## 研读文本

****************

随着爬虫技术的普及，越来越多的网站部署了反爬虫机制。了解这些机制并掌握应对策略，是爬虫工程师的必备技能。

4.1 常见反爬虫手段

"""
常见的反爬虫手段：

1. User-Agent 检测
   - 检查请求头中的 User-Agent 是否为浏览器

2. IP 频率限制
   - 限制单个 IP 的请求频率
   - 超过阈值则封禁 IP

3. Cookie/Session 验证
   - 需要登录才能访问
   - 通过 Cookie 追踪用户行为

4. JavaScript 渲染
   - 数据通过 JS 动态加载
   - 直接请求 HTML 无法获取数据

5. 验证码
   - 高频访问时弹出验证码
   - 图形验证码、滑块验证码等

6. 浏览器指纹检测
   - 检测 Canvas、WebGL、字体等指纹
   - 识别是否为真实浏览器
"""

# 应对策略示例
import random
import time

# 1. User-Agent 轮换
USER_AGENTS = [
    "Mozilla/5.0 (Windows NT 10.0; Win64; x64) AppleWebKit/537.36 (KHTML, like Gecko) Chrome/120.0.0.0 Safari/537.36",
    "Mozilla/5.0 (Macintosh; Intel Mac OS X 10_15_7) AppleWebKit/537.36 (KHTML, like Gecko) Chrome/120.0.0.0 Safari/537.36",
    "Mozilla/5.0 (Windows NT 10.0; Win64; x64; rv:121.0) Gecko/20100101 Firefox/121.0",
    "Mozilla/5.0 (Macintosh; Intel Mac OS X 10_15_7) AppleWebKit/605.1.15 (KHTML, like Gecko) Version/17.2 Safari/605.1.15"
]

def get_random_user_agent():
    """获取随机 User-Agent"""
    return random.choice(USER_AGENTS)

# 2. 请求延迟与随机化
def smart_delay():
    """智能延迟，模拟真实用户行为"""
    # 基础延迟 1-3 秒，随机浮动
    delay = random.uniform(1, 3)
    # 偶尔长延迟（模拟用户阅读）
    if random.random() < 0.1:
        delay += random.uniform(3, 8)
    time.sleep(delay)

# 3. 使用代理 IP
def request_with_proxy(url: str, proxy_list: list):
    """使用代理 IP 发送请求"""
    for proxy in proxy_list:
        try:
            proxies = {
                "http": f"http://{proxy}",
                "https": f"http://{proxy}"

****************

## 所给列表
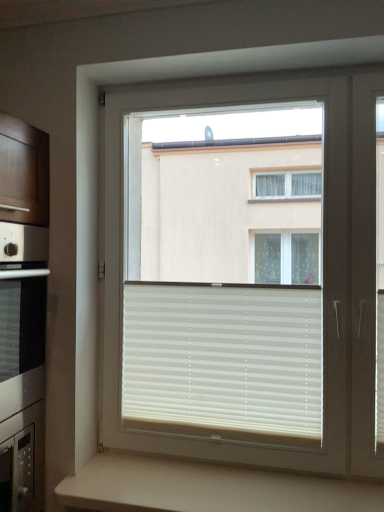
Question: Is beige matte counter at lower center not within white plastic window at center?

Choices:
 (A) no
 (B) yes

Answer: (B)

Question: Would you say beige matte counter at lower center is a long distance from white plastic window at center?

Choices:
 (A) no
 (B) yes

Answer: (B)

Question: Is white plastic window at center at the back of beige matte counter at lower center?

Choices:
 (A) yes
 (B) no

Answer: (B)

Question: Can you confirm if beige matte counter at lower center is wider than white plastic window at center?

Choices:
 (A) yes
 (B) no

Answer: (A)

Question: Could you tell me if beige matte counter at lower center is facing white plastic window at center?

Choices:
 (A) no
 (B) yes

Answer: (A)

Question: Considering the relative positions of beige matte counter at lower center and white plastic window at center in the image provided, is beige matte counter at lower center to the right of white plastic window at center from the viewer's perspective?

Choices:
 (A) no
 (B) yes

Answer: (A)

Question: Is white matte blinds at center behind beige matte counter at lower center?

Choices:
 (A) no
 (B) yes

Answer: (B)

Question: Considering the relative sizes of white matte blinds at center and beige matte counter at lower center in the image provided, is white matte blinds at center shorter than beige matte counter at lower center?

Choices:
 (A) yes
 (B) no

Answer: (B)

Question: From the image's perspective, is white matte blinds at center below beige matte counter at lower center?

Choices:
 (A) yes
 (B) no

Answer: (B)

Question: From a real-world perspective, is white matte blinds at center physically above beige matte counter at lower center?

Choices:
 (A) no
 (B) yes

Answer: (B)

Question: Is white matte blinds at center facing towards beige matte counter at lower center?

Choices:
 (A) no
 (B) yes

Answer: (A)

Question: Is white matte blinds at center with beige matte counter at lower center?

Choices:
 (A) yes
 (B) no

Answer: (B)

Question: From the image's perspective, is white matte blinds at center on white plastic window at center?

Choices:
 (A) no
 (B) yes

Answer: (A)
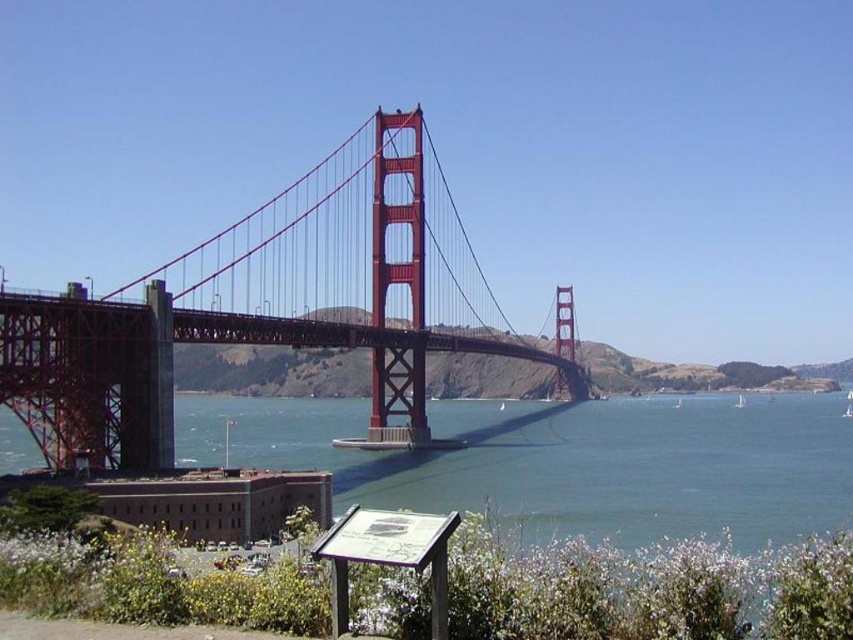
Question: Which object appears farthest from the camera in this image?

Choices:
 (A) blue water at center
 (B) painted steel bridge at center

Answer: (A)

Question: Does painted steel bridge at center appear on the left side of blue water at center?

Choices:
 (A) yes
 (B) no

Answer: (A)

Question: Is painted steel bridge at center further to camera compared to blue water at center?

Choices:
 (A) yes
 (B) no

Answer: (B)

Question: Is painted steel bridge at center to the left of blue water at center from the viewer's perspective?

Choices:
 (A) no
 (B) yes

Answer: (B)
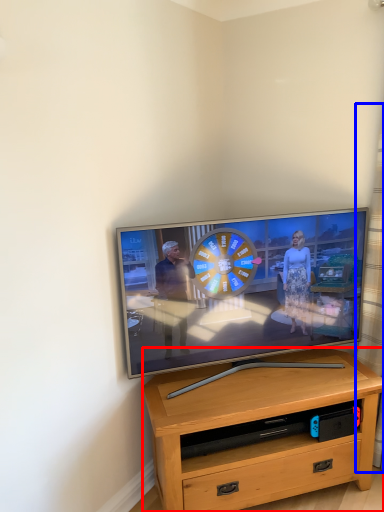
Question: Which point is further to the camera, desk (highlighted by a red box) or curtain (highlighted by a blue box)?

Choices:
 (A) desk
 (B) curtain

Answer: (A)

****************

## 题目
请从讲反爬虫的文本中原样抄录一段，从“# 2. 请求延迟与随机化”开始，一直抄到“time.sleep(delay)”为止，并包括这部分在内。 作答时用不到上面的列表。

## 参考答案
# 2. 请求延迟与随机化
def smart_delay():
    """智能延迟，模拟真实用户行为"""
    # 基础延迟 1-3 秒，随机浮动
    delay = random.uniform(1, 3)
    # 偶尔长延迟（模拟用户阅读）
    if random.random() < 0.1:
        delay += random.uniform(3, 8)
    time.sleep(delay)